Все эти разговоры и объяснения заняли довольно много времени, поэтому барон очень удивился, когда Ганс вошел с колпаком в руке и доложил, что повозка готова и кучер ждет приказаний.
Барон встал, расплатился за все, простился с молодой женщиной, как будто не рассчитывал увидеться с ней, и через пять минут уехал.
Оставшись одна, Анна Сивере облокотилась о стол, подперла голову рукой и на несколько минут погрузилась в серьезные и глубокие размышления. Вдруг она встала и прошептала:
— Мы увидим!
Потом в свою очередь вышла из комнаты.
Мангейм город совершенно современный, очень однообразный, не представляющий ничего замечательного для глаз путешественников и туристов. Он выстроен в виде шахматной доски, разделяется на большие квадраты, и улицы, не имеющие никаких названий, обозначаются таким образом: квадрат А, квадрат Б и прочее. Основанный в 1606 курфюрстом палатином Фридрихом IV, он долго служил резиденцией Карлу-Филиппу. Замок, разрушенный несколько раз, а особенно в 1795, заключает в себе несколько римских монументов. По милости железных дорог и своему положению на Рейне, доставляющему торговые сношения, Мангейм видит свою важность и его народонаселение увеличивается постоянно.
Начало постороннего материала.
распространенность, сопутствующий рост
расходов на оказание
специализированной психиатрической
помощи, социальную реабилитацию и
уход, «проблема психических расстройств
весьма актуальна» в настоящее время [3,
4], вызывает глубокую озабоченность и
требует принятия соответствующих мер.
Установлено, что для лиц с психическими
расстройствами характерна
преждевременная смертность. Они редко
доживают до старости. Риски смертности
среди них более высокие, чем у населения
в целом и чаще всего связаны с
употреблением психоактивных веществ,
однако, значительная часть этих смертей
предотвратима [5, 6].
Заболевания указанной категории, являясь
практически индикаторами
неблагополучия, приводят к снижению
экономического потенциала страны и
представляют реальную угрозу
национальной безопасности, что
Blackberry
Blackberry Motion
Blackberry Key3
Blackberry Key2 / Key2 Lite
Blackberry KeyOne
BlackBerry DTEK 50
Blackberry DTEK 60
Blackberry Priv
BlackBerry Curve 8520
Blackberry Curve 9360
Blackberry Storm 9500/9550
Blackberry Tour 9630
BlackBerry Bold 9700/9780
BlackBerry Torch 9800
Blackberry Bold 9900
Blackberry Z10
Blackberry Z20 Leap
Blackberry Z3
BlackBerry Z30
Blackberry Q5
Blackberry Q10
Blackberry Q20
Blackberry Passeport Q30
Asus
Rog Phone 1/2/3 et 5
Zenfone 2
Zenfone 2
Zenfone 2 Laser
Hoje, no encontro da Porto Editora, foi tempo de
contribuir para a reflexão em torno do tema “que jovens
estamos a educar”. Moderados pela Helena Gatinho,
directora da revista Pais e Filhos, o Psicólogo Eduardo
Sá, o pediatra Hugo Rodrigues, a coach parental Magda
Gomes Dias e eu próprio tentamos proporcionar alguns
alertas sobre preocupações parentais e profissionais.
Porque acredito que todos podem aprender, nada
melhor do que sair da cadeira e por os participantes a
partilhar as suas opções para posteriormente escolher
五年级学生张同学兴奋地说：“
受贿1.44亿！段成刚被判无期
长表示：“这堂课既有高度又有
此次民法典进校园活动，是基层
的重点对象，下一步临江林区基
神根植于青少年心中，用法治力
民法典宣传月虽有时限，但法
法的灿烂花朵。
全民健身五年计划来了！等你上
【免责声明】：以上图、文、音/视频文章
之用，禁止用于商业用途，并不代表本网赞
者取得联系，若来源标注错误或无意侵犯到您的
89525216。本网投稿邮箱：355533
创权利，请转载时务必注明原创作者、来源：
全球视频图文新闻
Скоро он сделается одним из самых важных промышленных центров Баденского герцогства.
Вот все, что мы скажем об этом городе, где действующие лица этой истории проведут только несколько минут.
Почтовая карета молодой женщины скоро догнала повозку барона. Оба экипажа вместе въехали в город и вместе остановились у станции железной дороги.
Станция эта, не очень замечательная, была в эту минуту наполнена. Из Кобленца приехал поезд и высадил много путешественников.
Между тем как молодая женщина, не подумавшая об этом ранее, рассчитывалась со своим кучером, барон вышел с чемоданом под мышкой в большую залу, где находилось уже несколько групп и между ними прусские офицеры в мундирах.
Как только барон появился в дверях этой залы, офицер со знаками высшего чина отделился от одной из этих групп, прямо подошел к молодому человеку, вежливо поклонился ему и сказал тоном самого искреннего дружелюбия:
— Барон Фридрих фон Штанбоу?
— Это я, — также вежливо ответил барон, — но я напрасно стараюсь припомнить ваши черты.
— Не трудитесь, — улыбаясь возразил офицер, — я не имею чести быть вам известен. Я полковник фон Штадт.
— Теперь понимаю, — сказал барон, кланяясь.
— Что я исполняю поручение. Действительно, барон, но не тревожьтесь. Я здесь только для того, чтоб удостовериться в вашем отъезде и предложить вам мою помощь, если неравно она понадобится вам.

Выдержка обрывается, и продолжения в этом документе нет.